Begin Document passage

Seoul International Dance Festival
(Oct. 10, 2011 at Seoul Mary hall, Sogang, Univ)
|Gambattanda-ne, Omae no naka de wa
“Dance ga Mitai! New Figure Dance Festival 10”
(Jan. 7, 2012at Kagurazaka die pratze)
Photo: Hiro Ohtake
|Performance at Shibuya station (2011)
|Jako no Uta
Video work was featured in the program of NHK Educational TV.
Jun. 18, 2012
|Mikiko Kawamura is an emerging artist who, as a student at Japan Women’s College of Physical Education, submitted a work to the New Choreographer Division of the Yokohama Dance Collection EX2011 competition and won the Outstanding New Artist Prize. A year later she won the New Artist Prize at the “Dance ga Mitai! New Figure Dance Festival 10” and continued to draw attention as a new face in Japan’s street dance scene with a unique presence. Calling herself a girl playing in an imaginary world, Kawamura’s dance expresses a world where her alter-ego latent with hidden sexuality, violence and desire runs free. In this interview, talk focuses mainly around Kawamura’s new work Hebi no Shinzo (Snake’s heart) as we seek to unveil the artistic sensibilities of this artist born in 1990.
[Interviewer: Tatsuro Ishii (dance critic)]
In February of this year at the Yokohama Dance Collection EX2012 you presented your new work Hebi no Shinzo (Snake’s heart) in the performance program for the competition’s 2011 New Choreographer Division winners. It was a solo piece and we are told that the stage art, lighting and music were all based on your own ideas. The stage floor was sectioned off into 12 squares like a checker board and in the darkness light would fall on one square at a time and you would enter that square to dance for a while. Each square also had different music that created completely different atmospheres. The piece was of a high level, from both a compositional and technical standpoint, and overall it was quite a strong work. What is the meaning in title?
In the constellation Hydra (the sea snake) there is one very bright star named Alphard that stands out alone in the position of the snake’s heart. All the other stars around it are dim, which makes Alphard look quite lonely. When I investigated it I found out that it is in fact called the lonely star and I chose it as the title to express loneliness or solitude.
So, you had an interest in astrology?
No. That isn’t the case. Since I have to explain my works, I make up the titles afterward, with all my pieces. People won’t be satisfied unless I make some explanation like, “I wanted to do a piece expressing loneliness or solitude,” or “constellations” or something (laughs). I am not one who thinks up concepts and then creates a work around it.

End Document passage

■ Your tasks
(1) Please reproduce the passage of the Kawamura interview from "So, you had" to "work around it.".
(2) According to the Kawamura interview, why did Kawamura give her new work the title Hebi no Shinzo? Answer in one to three sentences.
The records have no connection to the Kawamura interview.

Begin Excerpted data

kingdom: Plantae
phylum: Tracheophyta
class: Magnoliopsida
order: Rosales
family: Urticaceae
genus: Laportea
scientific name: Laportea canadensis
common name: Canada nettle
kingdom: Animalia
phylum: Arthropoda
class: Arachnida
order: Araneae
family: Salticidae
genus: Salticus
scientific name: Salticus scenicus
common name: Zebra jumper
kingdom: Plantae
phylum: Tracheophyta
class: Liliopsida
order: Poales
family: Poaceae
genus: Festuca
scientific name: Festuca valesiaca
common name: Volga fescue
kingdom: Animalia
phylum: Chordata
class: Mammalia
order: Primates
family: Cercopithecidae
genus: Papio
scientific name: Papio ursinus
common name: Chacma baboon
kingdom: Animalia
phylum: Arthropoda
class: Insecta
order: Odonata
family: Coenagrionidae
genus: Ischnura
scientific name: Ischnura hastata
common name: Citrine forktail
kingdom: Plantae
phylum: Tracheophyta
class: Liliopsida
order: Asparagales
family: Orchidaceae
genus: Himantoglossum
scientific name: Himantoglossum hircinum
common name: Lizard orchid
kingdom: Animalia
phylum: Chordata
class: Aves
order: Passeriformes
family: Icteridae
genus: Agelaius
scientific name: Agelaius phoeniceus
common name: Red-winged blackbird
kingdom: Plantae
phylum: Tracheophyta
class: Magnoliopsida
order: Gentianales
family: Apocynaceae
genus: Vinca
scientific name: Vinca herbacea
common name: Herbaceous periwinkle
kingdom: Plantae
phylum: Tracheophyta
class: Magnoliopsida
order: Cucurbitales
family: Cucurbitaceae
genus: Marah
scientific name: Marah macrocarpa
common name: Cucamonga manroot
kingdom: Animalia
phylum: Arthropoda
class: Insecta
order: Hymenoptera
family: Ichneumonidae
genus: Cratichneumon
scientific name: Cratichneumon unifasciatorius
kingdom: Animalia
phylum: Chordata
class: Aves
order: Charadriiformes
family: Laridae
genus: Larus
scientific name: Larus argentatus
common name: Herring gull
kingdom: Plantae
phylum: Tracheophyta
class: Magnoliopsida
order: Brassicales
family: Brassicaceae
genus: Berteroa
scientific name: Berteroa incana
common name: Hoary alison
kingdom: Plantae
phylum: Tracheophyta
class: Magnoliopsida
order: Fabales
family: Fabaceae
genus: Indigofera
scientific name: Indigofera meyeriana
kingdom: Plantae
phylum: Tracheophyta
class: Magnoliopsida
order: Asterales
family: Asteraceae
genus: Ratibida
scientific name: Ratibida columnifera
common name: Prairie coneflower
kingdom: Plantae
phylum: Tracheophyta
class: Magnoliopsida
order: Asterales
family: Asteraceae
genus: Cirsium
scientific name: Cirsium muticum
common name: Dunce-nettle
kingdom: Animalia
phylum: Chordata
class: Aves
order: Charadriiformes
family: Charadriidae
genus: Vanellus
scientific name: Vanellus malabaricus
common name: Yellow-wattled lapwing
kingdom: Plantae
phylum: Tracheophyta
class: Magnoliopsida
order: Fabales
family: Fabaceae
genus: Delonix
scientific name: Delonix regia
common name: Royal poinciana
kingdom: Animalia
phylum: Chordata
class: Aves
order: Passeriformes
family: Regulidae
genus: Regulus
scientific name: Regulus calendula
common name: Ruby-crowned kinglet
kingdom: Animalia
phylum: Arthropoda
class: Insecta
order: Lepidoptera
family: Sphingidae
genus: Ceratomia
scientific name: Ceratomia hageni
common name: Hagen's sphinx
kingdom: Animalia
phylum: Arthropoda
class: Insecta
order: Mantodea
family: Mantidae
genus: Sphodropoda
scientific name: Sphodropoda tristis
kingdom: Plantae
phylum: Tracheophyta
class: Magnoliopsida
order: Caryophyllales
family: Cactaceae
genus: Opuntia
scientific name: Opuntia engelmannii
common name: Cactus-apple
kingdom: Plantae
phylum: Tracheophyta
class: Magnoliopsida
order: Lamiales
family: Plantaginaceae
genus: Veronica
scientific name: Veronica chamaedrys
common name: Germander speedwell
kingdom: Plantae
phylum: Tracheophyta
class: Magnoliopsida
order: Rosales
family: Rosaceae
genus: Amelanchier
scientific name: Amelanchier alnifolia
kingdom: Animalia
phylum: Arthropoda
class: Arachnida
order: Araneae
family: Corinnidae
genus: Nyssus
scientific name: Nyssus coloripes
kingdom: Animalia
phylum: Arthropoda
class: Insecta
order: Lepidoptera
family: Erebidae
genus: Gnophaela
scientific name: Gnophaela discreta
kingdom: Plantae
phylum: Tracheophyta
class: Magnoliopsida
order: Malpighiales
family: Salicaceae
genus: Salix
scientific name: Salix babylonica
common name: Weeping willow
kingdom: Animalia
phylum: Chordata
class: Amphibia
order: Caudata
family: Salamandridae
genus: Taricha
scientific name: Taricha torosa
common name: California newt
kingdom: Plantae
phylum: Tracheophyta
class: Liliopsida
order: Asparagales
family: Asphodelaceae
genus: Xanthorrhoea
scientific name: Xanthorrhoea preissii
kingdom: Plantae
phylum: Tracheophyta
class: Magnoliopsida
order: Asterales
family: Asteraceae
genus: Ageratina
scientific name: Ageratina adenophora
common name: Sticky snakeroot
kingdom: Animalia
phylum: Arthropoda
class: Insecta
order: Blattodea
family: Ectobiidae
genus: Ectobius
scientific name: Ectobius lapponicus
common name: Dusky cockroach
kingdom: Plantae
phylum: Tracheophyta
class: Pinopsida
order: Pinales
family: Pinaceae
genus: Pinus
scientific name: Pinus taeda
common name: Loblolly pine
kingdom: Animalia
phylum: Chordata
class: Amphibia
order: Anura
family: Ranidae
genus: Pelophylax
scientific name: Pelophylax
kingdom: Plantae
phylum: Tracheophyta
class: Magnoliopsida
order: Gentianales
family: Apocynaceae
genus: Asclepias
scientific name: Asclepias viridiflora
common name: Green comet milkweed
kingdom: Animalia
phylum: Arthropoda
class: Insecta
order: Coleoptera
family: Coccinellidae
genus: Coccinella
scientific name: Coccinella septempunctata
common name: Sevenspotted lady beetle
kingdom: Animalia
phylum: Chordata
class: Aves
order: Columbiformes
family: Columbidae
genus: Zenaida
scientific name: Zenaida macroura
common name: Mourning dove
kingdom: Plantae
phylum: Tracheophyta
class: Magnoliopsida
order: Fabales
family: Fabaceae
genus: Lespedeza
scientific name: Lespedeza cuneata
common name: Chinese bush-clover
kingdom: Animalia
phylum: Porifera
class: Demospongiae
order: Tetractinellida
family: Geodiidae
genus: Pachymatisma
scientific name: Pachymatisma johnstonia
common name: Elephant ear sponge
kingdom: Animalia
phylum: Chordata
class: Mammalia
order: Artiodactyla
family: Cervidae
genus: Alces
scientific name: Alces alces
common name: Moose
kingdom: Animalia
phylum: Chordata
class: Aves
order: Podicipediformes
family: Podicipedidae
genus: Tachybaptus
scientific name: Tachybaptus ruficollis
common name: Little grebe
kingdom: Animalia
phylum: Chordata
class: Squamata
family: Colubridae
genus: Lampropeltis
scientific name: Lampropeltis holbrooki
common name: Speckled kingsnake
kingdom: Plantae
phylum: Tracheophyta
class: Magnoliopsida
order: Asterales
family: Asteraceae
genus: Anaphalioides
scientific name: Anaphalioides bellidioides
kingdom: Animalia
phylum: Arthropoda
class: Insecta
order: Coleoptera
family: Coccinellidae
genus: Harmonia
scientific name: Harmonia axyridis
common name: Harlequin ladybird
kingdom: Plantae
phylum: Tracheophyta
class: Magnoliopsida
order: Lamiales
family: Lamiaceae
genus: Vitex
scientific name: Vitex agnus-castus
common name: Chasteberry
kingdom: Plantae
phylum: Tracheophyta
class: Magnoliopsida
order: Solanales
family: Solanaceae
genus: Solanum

End Excerpted data

■ Answers per task
(1)
So, you had an interest in astrology?
No. That isn’t the case. Since I have to explain my works, I make up the titles afterward, with all my pieces. People won’t be satisfied unless I make some explanation like, “I wanted to do a piece expressing loneliness or solitude,” or “constellations” or something (laughs). I am not one who thinks up concepts and then creates a work around it.

(2) In the constellation Hydra, the very bright star Alphard sits alone in the position of the snake's heart, and the dim stars around it make it look lonely. It is in fact called the lonely star, so she chose the title to express loneliness or solitude.